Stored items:
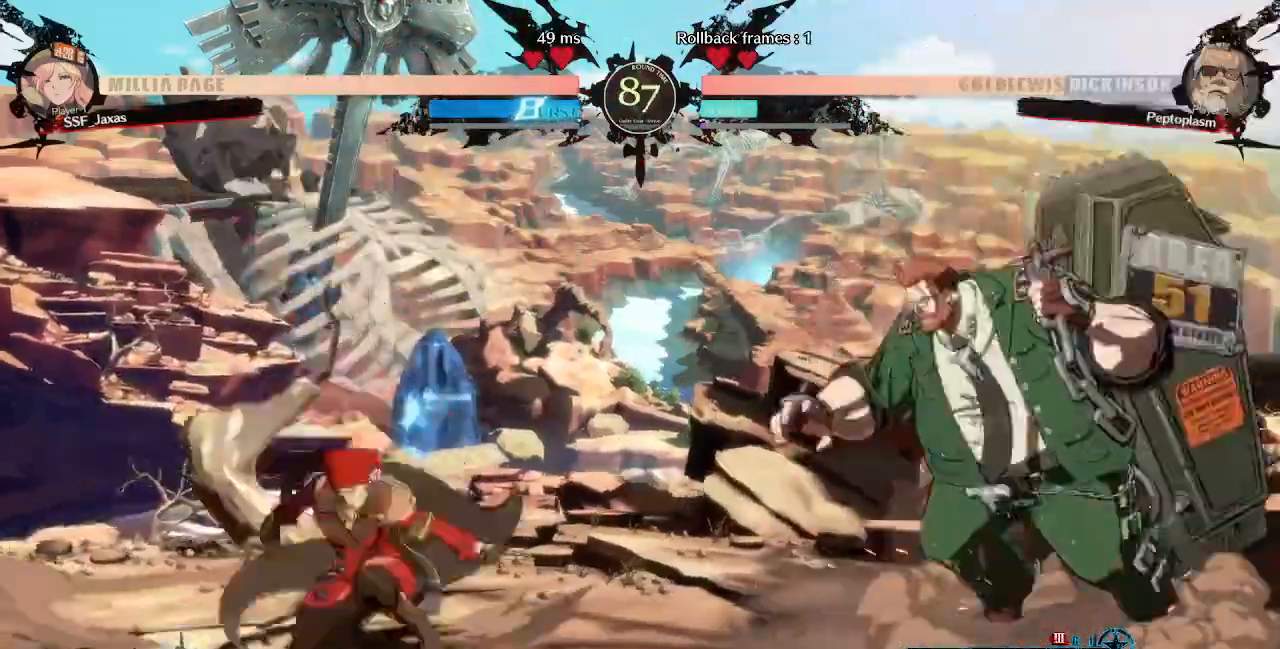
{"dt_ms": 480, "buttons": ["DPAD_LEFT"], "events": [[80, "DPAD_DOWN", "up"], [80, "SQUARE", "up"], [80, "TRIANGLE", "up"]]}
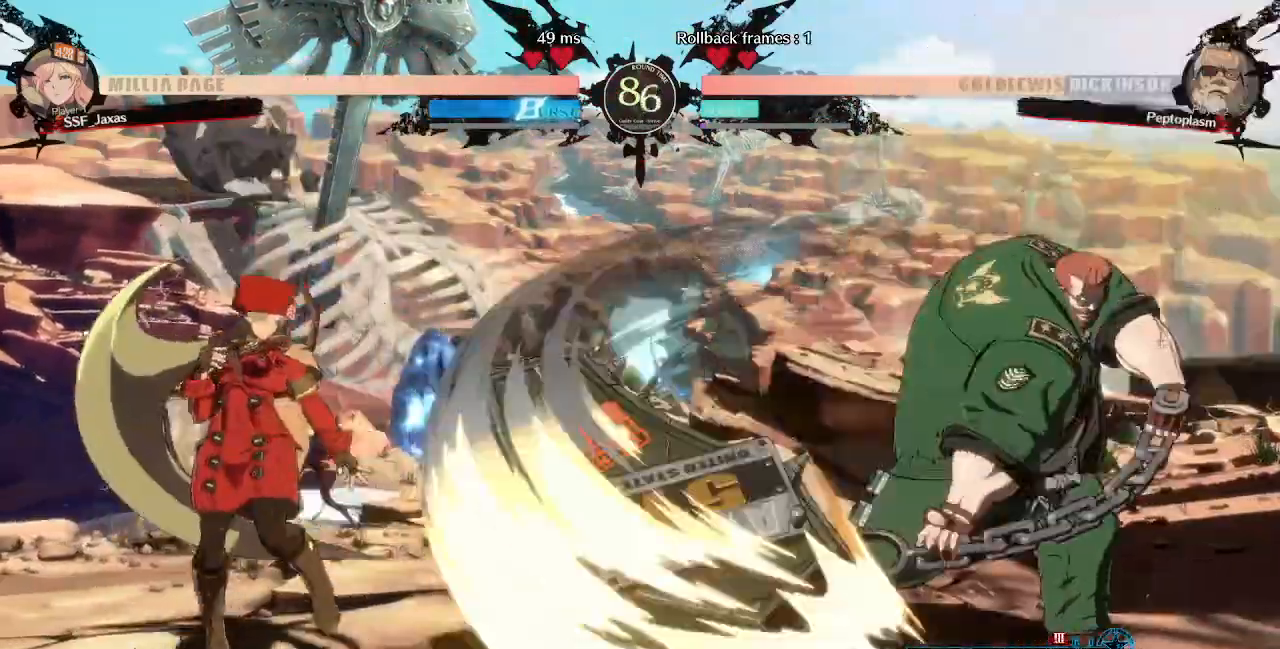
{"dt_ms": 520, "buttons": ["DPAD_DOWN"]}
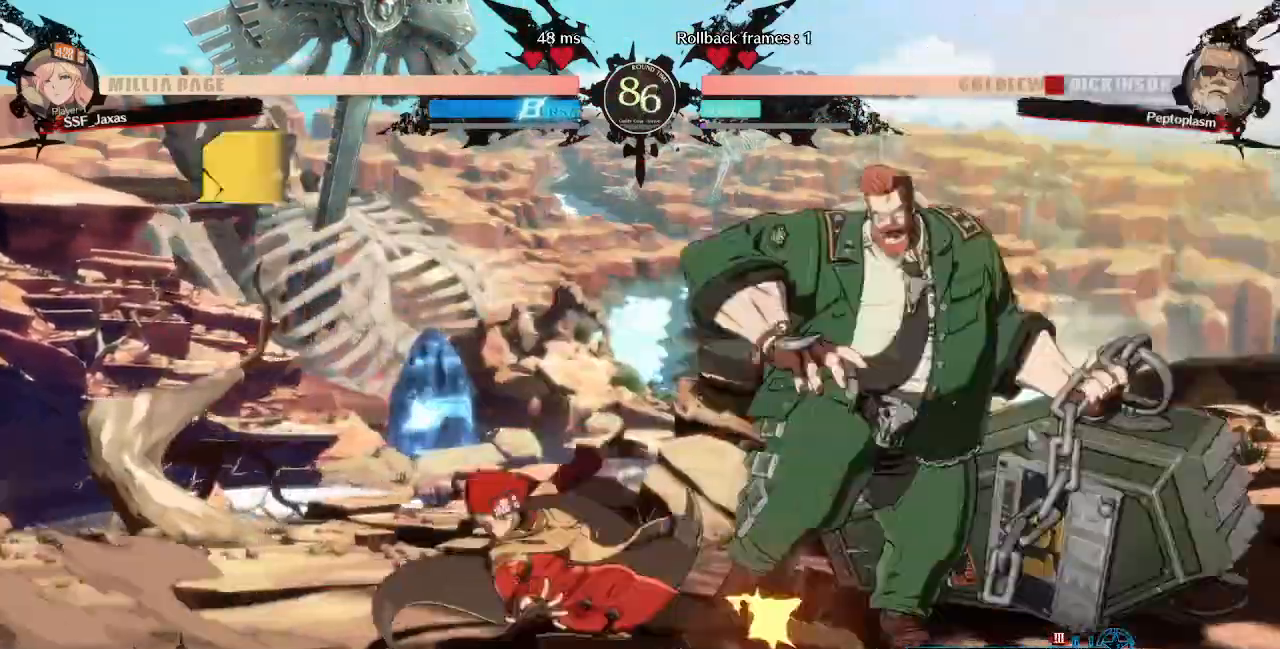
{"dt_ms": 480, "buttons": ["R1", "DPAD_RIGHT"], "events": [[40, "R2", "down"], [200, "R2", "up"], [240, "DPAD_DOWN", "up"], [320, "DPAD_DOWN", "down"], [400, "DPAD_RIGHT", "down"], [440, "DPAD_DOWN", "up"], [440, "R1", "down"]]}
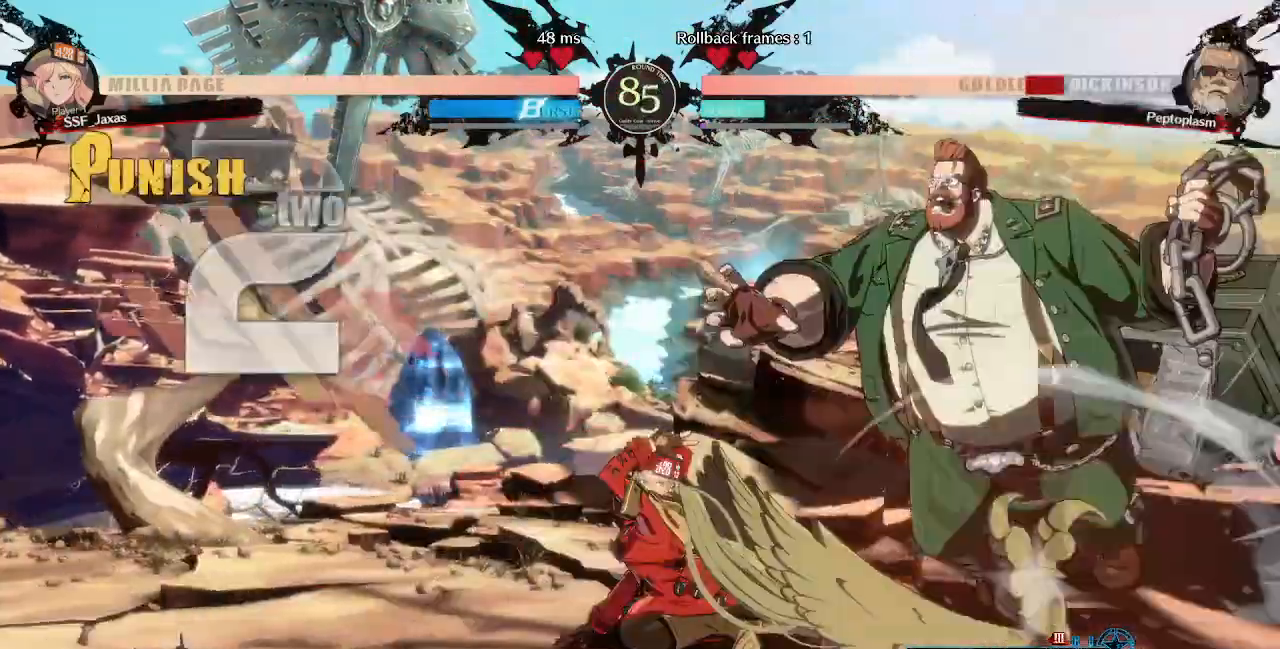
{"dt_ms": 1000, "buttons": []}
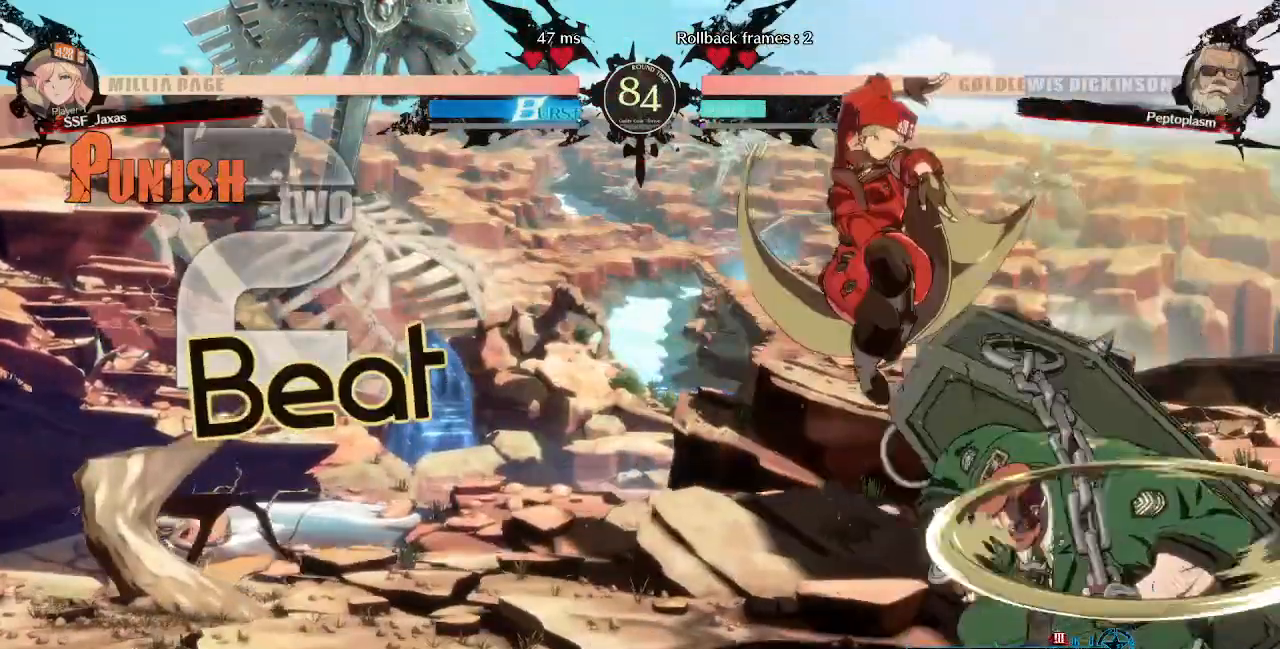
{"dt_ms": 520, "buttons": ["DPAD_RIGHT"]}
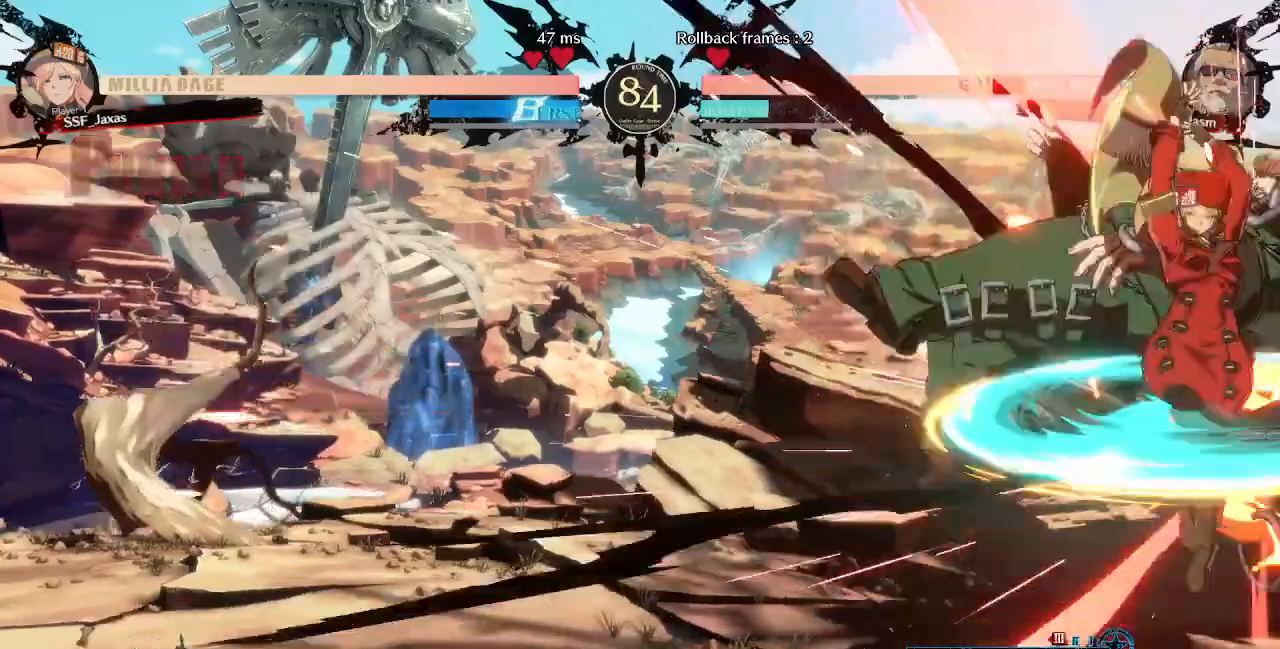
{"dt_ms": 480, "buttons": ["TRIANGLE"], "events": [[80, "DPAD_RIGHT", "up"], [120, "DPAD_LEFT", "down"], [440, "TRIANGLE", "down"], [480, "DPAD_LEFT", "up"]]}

What the exercise asks:
Look through the records above and please copy every line in which the string "TRIANGLE" occurs.

Your response:
{"dt_ms": 480, "buttons": ["DPAD_LEFT"], "events": [[80, "DPAD_DOWN", "up"], [80, "SQUARE", "up"], [80, "TRIANGLE", "up"]]}
{"dt_ms": 480, "buttons": ["TRIANGLE"], "events": [[80, "DPAD_RIGHT", "up"], [120, "DPAD_LEFT", "down"], [440, "TRIANGLE", "down"], [480, "DPAD_LEFT", "up"]]}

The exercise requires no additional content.